[[ Material shown, beginning ]]

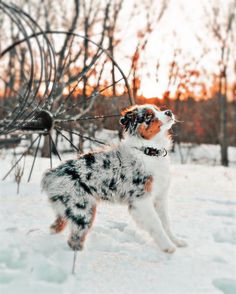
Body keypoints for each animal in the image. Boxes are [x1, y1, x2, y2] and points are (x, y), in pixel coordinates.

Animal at [41, 104, 187, 254]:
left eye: (158, 109)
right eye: (148, 116)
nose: (169, 112)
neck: (149, 151)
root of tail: (52, 174)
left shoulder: (160, 197)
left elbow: (166, 222)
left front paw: (176, 241)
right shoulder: (141, 200)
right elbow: (156, 223)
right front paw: (168, 247)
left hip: (68, 210)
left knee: (55, 227)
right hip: (83, 210)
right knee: (74, 240)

[[ Material shown, end ]]

Output exactly the lines from the one containing "nose: (169, 112)" through the last line of the records, both included. Output nothing else.

### Solution to the exercise:
nose: (169, 112)
neck: (149, 151)
root of tail: (52, 174)
left shoulder: (160, 197)
left elbow: (166, 222)
left front paw: (176, 241)
right shoulder: (141, 200)
right elbow: (156, 223)
right front paw: (168, 247)
left hip: (68, 210)
left knee: (55, 227)
right hip: (83, 210)
right knee: (74, 240)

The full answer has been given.